### [TASK DETAILS]
Repeat the stretch of lines from the one containing "To the nearest" through the one containing "Бефстроганов из говядины", keeping both ends but leaving the pictures out.

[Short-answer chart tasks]
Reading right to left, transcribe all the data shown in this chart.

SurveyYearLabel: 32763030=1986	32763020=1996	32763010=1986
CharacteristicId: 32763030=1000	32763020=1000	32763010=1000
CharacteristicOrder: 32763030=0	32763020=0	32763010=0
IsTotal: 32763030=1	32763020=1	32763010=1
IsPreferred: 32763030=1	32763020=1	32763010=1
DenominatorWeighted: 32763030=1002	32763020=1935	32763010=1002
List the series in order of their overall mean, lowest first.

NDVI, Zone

--

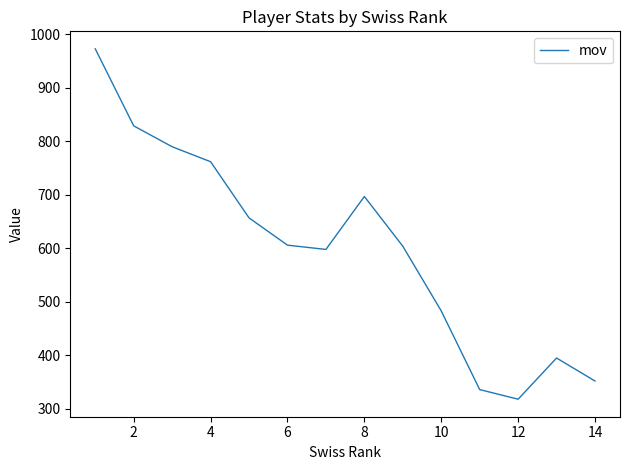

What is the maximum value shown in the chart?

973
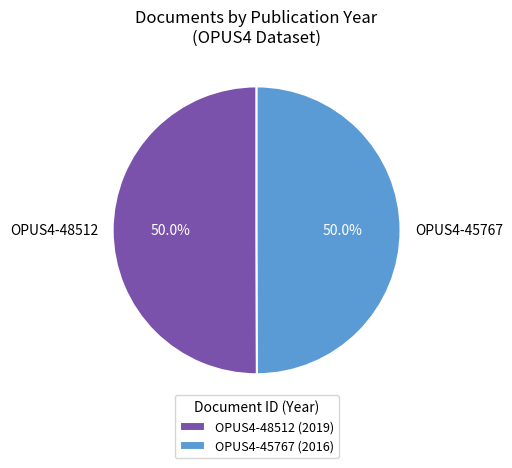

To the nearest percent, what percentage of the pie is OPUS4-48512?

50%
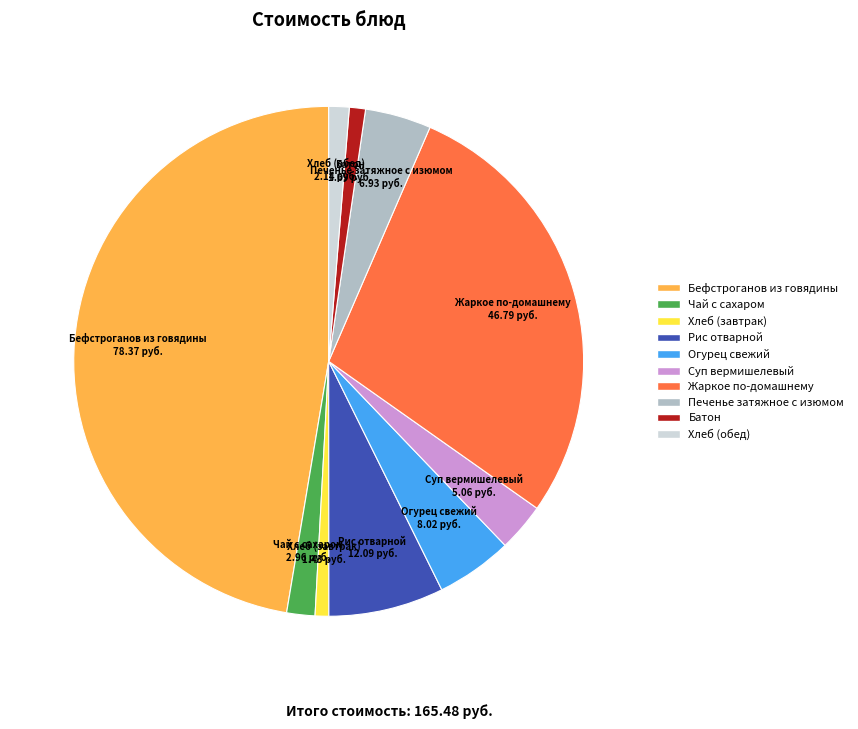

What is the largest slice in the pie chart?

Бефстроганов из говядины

### [WRITTEN RESPONSE]
To the nearest percent, what percentage of the pie is OPUS4-48512?

50%

What is the largest slice in the pie chart?

Бефстроганов из говядины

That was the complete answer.